# Selected extract
Compression
ClickHouse protocol supports data blocks compression with checksums.
Use
LZ4 if not sure what mode to pick.
Modes
|value
|name
|description
0x02
|None
|No compression, only checksums
0x82
|LZ4
|Extremely fast, good compression
0x90
|ZSTD
|Zstandard, pretty fast, best compression
Both LZ4 and ZSTD are made by same author, but with different tradeoffs. From facebook benchmarks:
|name
|ratio
|encoding
|decoding
|zstd 1.4.5 -1
|2.8
|500 MB/s
|1660 MB/s
|lz4 1.9.2
|2.1
|740 MB/s
|4530 MB/s
Block
|field
|type
|description
|checksum
|uint128
|Hash of (header + compressed data)
|raw_size
|uint32
|Raw size without header
|data_size
|uint32
|Uncompressed data size
|mode
|byte
|Compression mode
|compressed_data
|binary
|Block of compressed data
Header is (raw_size + data_size + mode), raw size consists of len(header + compressed_data).
Checksum is
hash(header + compressed_data), using ClickHouse CityHash.
None mode
If None mode is used,
compressed_data is equal to original data.
No compression mode is useful to ensure additional data integrity with checksums, because
hashing overhead is negligible.

# Directions for this task
Quote the ClickHouse compression text from "Checksum is" to "overhead is negligible.".

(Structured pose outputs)
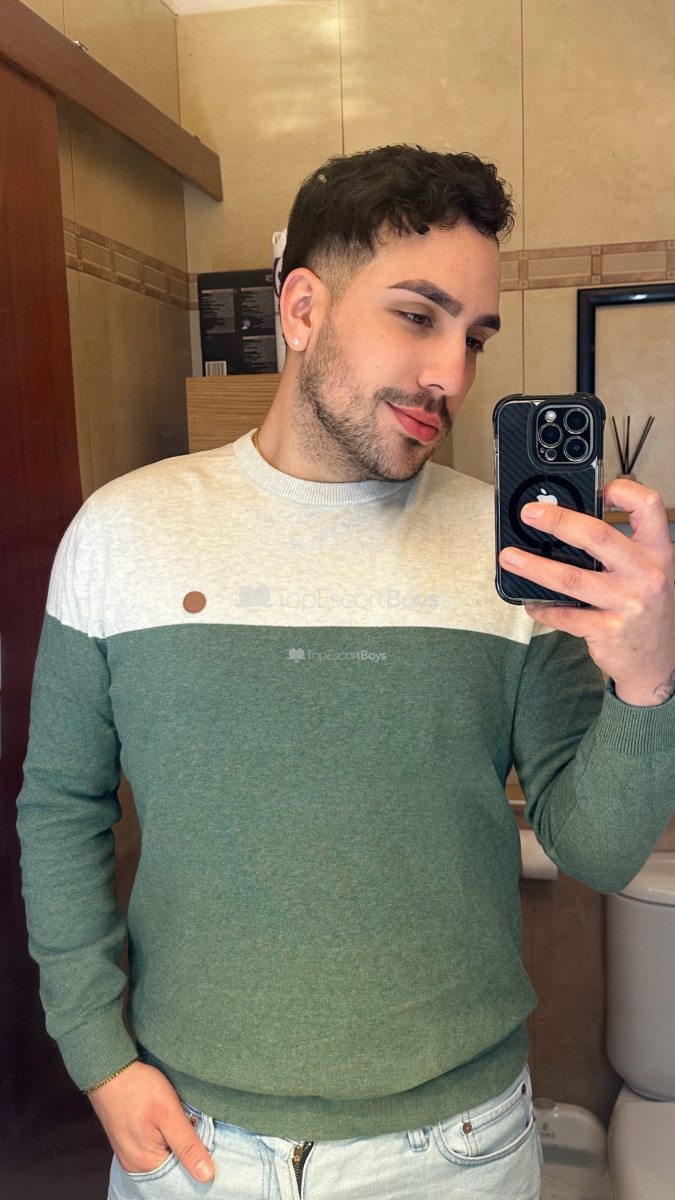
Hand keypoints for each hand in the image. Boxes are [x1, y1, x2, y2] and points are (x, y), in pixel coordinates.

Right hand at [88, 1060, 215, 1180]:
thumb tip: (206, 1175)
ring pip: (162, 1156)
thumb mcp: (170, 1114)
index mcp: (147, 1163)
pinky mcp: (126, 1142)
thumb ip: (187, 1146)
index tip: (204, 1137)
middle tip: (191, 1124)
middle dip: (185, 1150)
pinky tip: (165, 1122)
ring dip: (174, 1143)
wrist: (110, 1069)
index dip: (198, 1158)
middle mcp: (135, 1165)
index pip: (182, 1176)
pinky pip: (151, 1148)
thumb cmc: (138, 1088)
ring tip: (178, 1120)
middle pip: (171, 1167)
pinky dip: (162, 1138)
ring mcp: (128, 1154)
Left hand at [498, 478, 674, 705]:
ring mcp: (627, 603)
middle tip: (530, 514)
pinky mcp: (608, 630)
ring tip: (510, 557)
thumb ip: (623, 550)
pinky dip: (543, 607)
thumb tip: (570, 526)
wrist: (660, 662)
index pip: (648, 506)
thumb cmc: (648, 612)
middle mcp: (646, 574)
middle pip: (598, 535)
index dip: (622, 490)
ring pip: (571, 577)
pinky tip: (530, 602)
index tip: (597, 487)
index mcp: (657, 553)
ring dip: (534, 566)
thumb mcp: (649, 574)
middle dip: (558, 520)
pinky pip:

# Reply to the exercise
Checksum is
hash(header + compressed_data), using ClickHouse CityHash.
None mode
If None mode is used,
compressed_data is equal to original data.
No compression mode is useful to ensure additional data integrity with checksums, because
hashing overhead is negligible.